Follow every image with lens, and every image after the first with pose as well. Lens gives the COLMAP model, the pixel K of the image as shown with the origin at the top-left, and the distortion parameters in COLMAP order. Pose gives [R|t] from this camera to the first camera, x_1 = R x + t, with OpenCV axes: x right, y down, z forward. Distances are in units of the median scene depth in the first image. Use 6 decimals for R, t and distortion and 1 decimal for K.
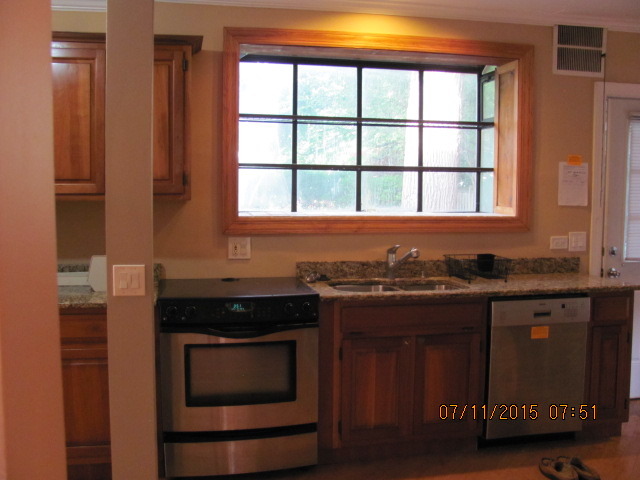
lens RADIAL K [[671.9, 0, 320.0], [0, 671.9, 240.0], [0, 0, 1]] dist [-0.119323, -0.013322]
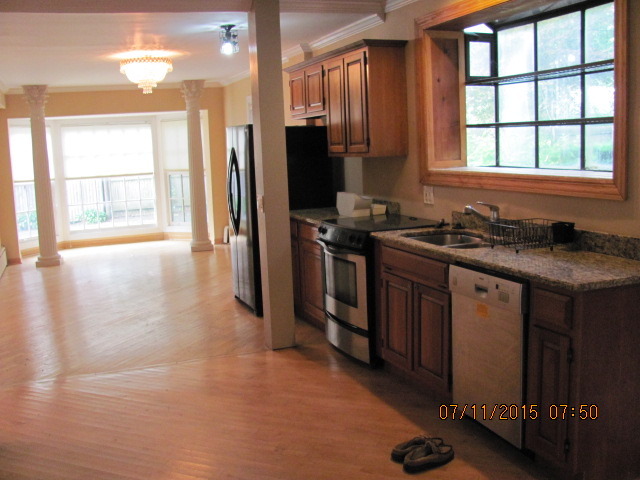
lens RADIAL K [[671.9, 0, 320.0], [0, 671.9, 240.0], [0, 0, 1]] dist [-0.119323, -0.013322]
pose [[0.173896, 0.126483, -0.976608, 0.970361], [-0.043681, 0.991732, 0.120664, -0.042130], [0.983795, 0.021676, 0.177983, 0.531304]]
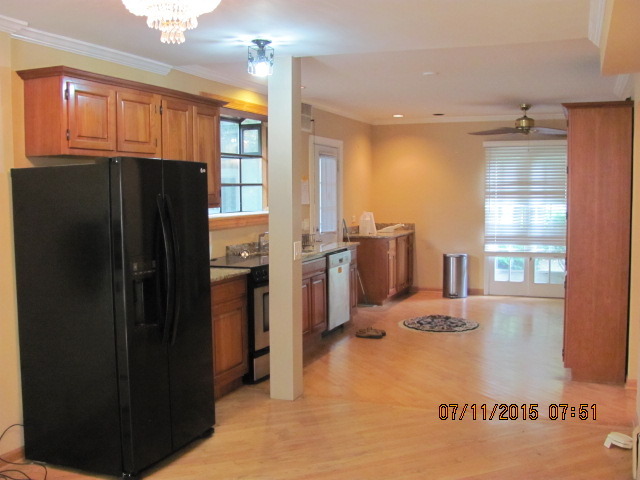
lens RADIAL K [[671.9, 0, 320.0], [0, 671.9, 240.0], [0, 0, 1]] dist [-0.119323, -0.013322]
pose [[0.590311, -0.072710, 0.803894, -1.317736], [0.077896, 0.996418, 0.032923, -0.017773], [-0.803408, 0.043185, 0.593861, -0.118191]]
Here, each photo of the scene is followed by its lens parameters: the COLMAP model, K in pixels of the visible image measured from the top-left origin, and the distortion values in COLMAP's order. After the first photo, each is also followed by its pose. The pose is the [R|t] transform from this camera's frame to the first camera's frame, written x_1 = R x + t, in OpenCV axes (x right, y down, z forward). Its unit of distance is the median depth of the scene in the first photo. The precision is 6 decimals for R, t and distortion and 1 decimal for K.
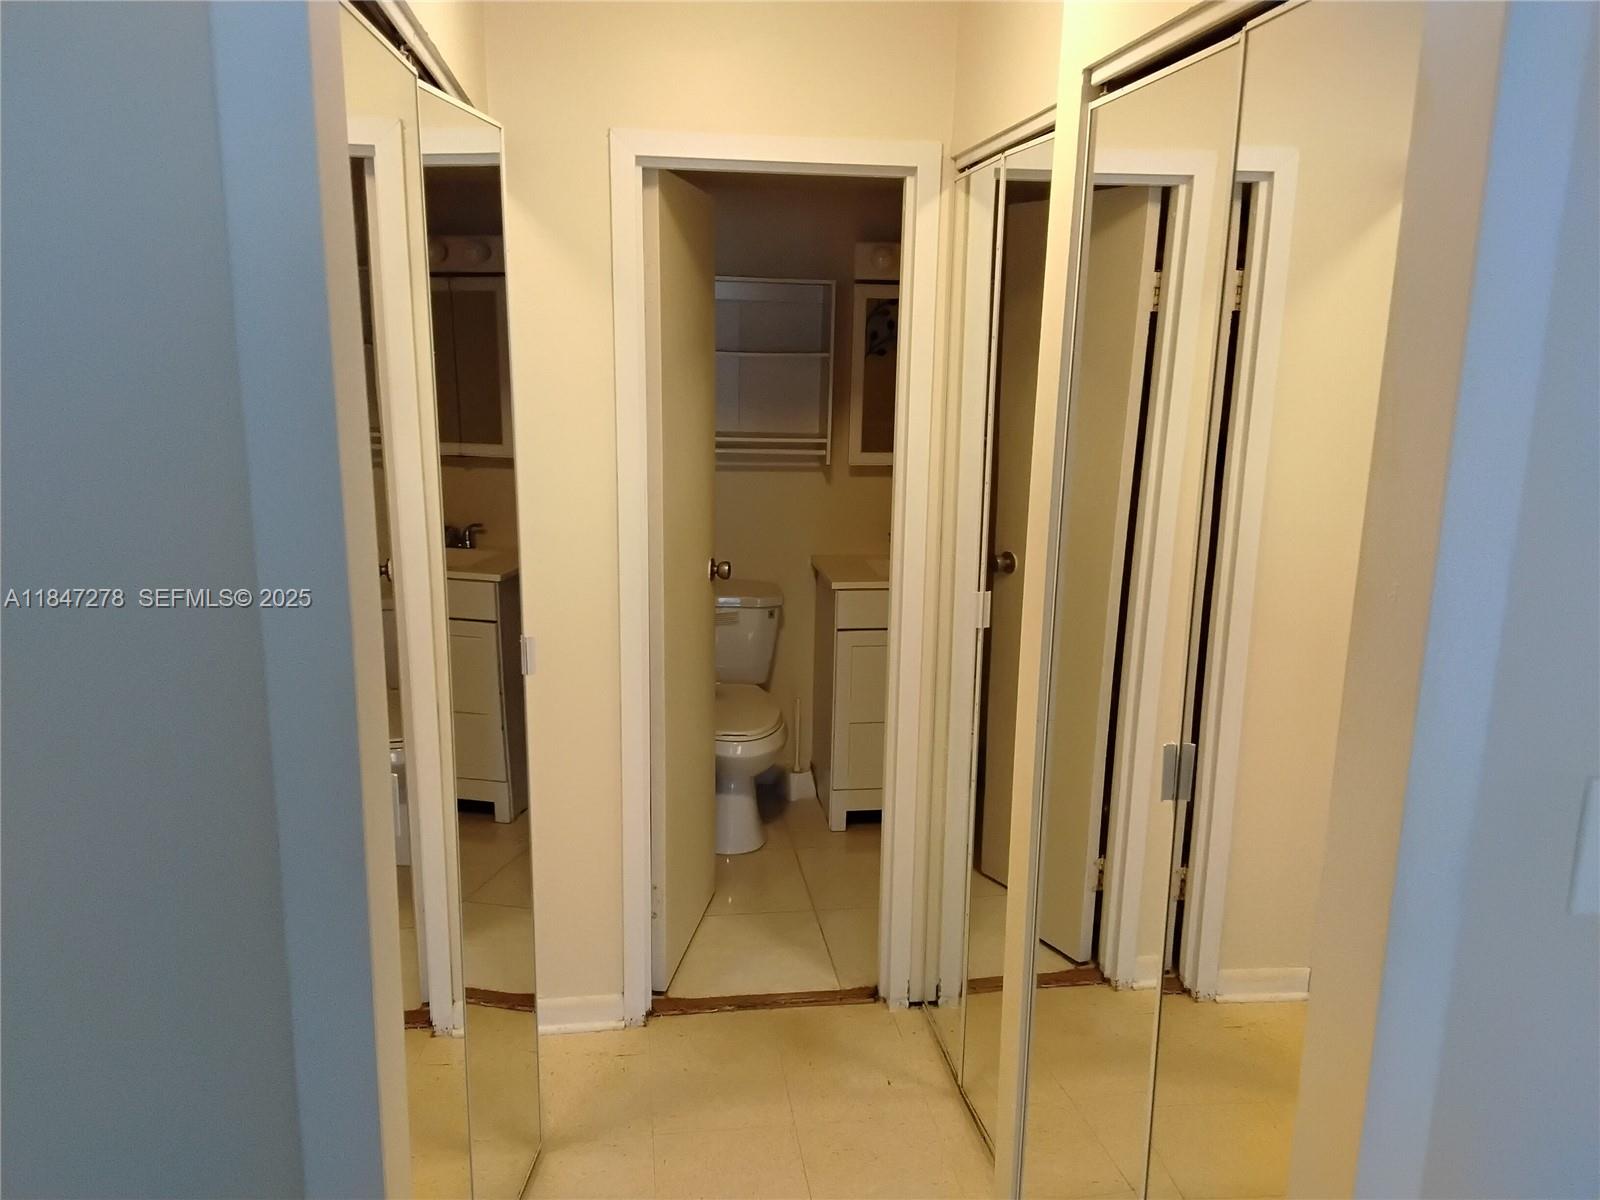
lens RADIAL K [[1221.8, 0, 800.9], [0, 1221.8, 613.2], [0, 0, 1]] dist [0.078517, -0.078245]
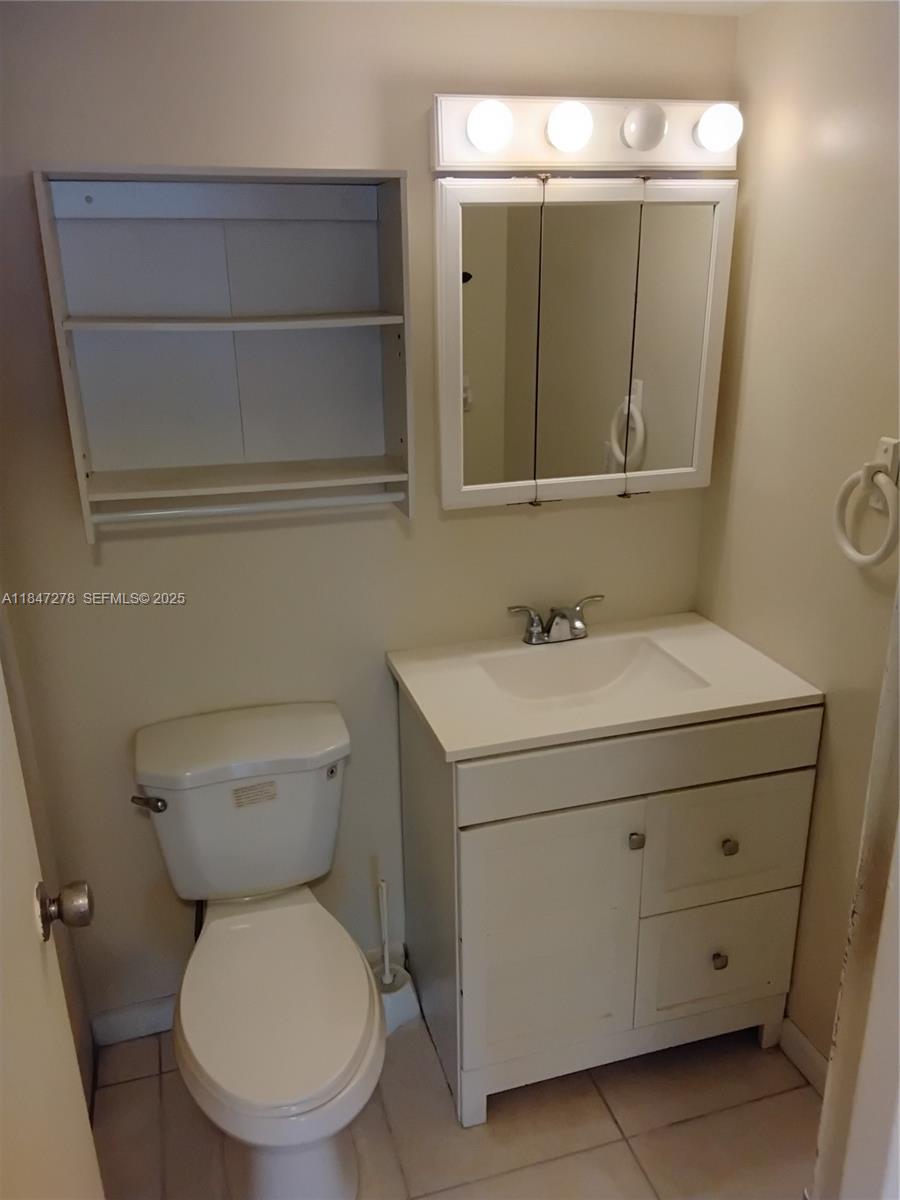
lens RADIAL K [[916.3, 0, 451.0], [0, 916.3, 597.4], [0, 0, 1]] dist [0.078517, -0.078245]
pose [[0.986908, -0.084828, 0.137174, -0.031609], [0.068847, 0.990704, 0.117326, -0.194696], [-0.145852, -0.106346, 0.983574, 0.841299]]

┄┄┄┄┄┄

▶ ACTIVITY
For each line above, output its wording exactly and leave out any picture.

▶ SOLUTION
Follow every image with lens, and every image after the first with pose as well. Lens gives the COLMAP model, the pixel K of the image as shown with the origin at the top-left, and the distortion parameters in COLMAP order. Pose gives [R|t] from this camera to the first camera, x_1 = R x + t, with OpenCV axes: x right, y down, z forward. Distances are in units of the median scene depth in the first image. Use 6 decimals for R, t and distortion and 1 decimal for K.
lens RADIAL K [[671.9, 0, 320.0], [0, 671.9, 240.0], [0, 0, 1]] dist [-0.119323, -0.013322]
lens RADIAL K [[671.9, 0, 320.0], [0, 671.9, 240.0], [0, 0, 1]] dist [-0.119323, -0.013322]
pose [[0.173896, 0.126483, -0.976608, 0.970361], [-0.043681, 0.991732, 0.120664, -0.042130], [0.983795, 0.021676, 0.177983, 0.531304]]
lens RADIAL K [[671.9, 0, 320.0], [0, 671.9, 240.0], [0, 0, 1]] dist [-0.119323, -0.013322]
pose [[0.590311, -0.072710, 0.803894, -1.317736], [0.077896, 0.996418, 0.032923, -0.017773], [-0.803408, 0.043185, 0.593861, -0.118191]]
Here, each photo of the scene is followed by its lens parameters: the COLMAP model, K in pixels of the visible image measured from the top-left origin, and the distortion values in COLMAP's order. After the first photo, each is also followed by its pose. The pose is the [R|t] transform from this camera's frame to the first camera's frame, written x_1 = R x + t, in OpenCV axes (x right, y down, z forward). Its unit of distance is the median depth of the scene in the first photo. The precision is 6 decimals for R, t and distortion and 1 decimal for K.
lens RADIAL K [[1221.8, 0, 800.9], [0, 1221.8, 613.2], [0, 0, 1]] dist [0.078517, -0.078245]
lens RADIAL K [[916.3, 0, 451.0], [0, 916.3, 597.4], [0, 0, 1]] dist [0.078517, -0.078245]
pose [[0.986908, -0.084828, 0.137174, -0.031609], [0.068847, 0.990704, 0.117326, -0.194696], [-0.145852, -0.106346, 0.983574, 0.841299]]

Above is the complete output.